Bozart fue recibido con una apacible pero muy sincera acogida en su mundo natal.
Los ancianos de la Liga de Ladrones le dieron la bienvenida. Lo felicitaron.
—¿Quién más podría haber llevado a cabo tu misión, muchacho? Es la apertura de un nuevo ajedrez. Nunca antes hubo un gambito como éste. Tenemos un nombre, tenemos un animal. Lo intentaremos aquí mismo.
El Consejo de los Ladrones consultó su propia enciclopedia. Buscaron el nombre «Hitton», y luego hallaron la referencia «minino» en su acepción norstriliana. Ninguno de ellos sabía que se trataba de una pista falsa colocada por un agente infiltrado en su mundo.
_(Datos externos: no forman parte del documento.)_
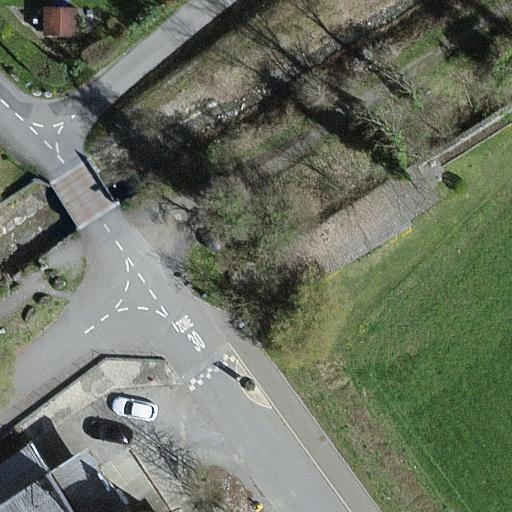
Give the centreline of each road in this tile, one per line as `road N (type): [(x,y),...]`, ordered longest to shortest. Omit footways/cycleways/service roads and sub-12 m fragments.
road 1 (unclassified): [(316,511),(122,246),(32,138)]
road 2 (track): [(511,4),(122,246)]
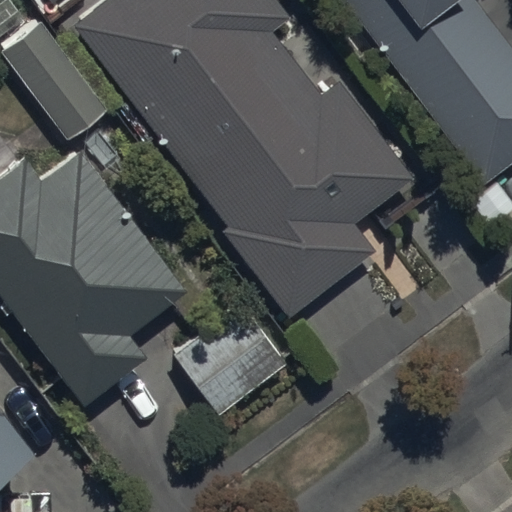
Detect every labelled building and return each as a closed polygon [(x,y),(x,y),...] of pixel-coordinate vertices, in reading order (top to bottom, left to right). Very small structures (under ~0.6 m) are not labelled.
[(271,0),(104,0),(69,28),(220,226),(216,229),(283,317),(369,251),(349,225),(411,178),(334,79),(315,94),(266,30),(284,16),(271,0)] [(339,0),(480,184),(511,160),(511,55),(470,0),(339,0)] [(36,25),(0,51),(0,56),(65,143),(103,114),(36,25)] [(18,161),(0,174),(0,303),(79,409),(144,360),(126,337),(184,294),(77,153),(35,184),(18,161)] [(238,305),(169,353),(213,416),(283,368),(238,305)] [(0,472),(26,453),(0,416),(0,472)]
El agente, a su vez, había sido seducido años antes, corrompido en medio de su carrera, obligado a una honestidad provisional, sobornado y enviado a casa. Durante muchos años había esperado una temida contraseña —una contraseña que, sin que él lo supiera, era una extensión del espionaje norstriliano—, sin soñar que podría pagar de forma tan simple su deuda con el mundo exterior. Sólo le habían mandado una página para que la añadiera a la enciclopedia. Él la añadió y se fue a casa, débil de agotamiento. Los años de miedo y espera habían sido agobiantes para el ladrón. Bebía en exceso para no suicidarse. Entretanto, las páginas permanecieron en orden, incluyendo la nueva, ligeramente alterada para sus colegas. La enciclopedia aclaraba que la modificación era una corrección habitual, aunque todo el artículo era nuevo y falso:
Debajo de este pasaje una corrección, fechada el año 24 de la segunda edición.
Los «mininos» de Norstrilia sólo aluden al uso de medios orgánicos para inducir la enfermedad en ovejas terráqueas mutadas, que a su vez producen un virus, de cuyo refinamiento se obtiene la droga santaclara. El vocablo «mininos» gozó de difusión durante algún tiempo como término de referencia para aludir tanto a la enfermedad como al potencial destructivo de la enfermedad en caso de ataque exterior. Se cree que esto se relaciona con la carrera de Benjamín Hitton, uno de los pioneros originales de Norstrilia.
El Consejo de Ladrones lo leyó y el presidente del Consejo declaró:
—Tengo tus papeles preparados. Ahora puedes ponerlos a prueba. ¿Por dónde quieres ir? ¿A través de Nueva Hamburgo?
—No —dijo Benjacomin—. Pensaba intentarlo en Olimpia.
—Olimpia está bien —aceptó el presidente—. Ten cuidado. Hay una sola probabilidad entre mil de que fracases. Pero sí no tienes éxito, quizá tengamos que pagar por ello.
Sonrió arteramente y entregó a Benjacomin una hipoteca en blanco por toda la mano de obra y las propiedades de Vila Sidérea. El presidente rió.
—Sería bastante duro para nosotros que tuvieras que pedir tanto dinero en ese planeta como para obligarnos a volvernos honrados... y luego perdieras de todos modos.
—No temáis —dijo Benjacomin—. Me encargaré de que no sea así.
Hay mundos donde todos los sueños mueren, pero Olimpia de las nubes cuadrangulares, no es uno de ellos. Los ojos de los hombres y las mujeres brillan en Olimpia, pues no ven nada.
«El brillo tenía el color del dolor —dijo Nachtigall— cuando podíamos ver. Si tu ojo te ofende, arráncate a ti mismo, pues la culpa no está en el ojo sino en el alma.»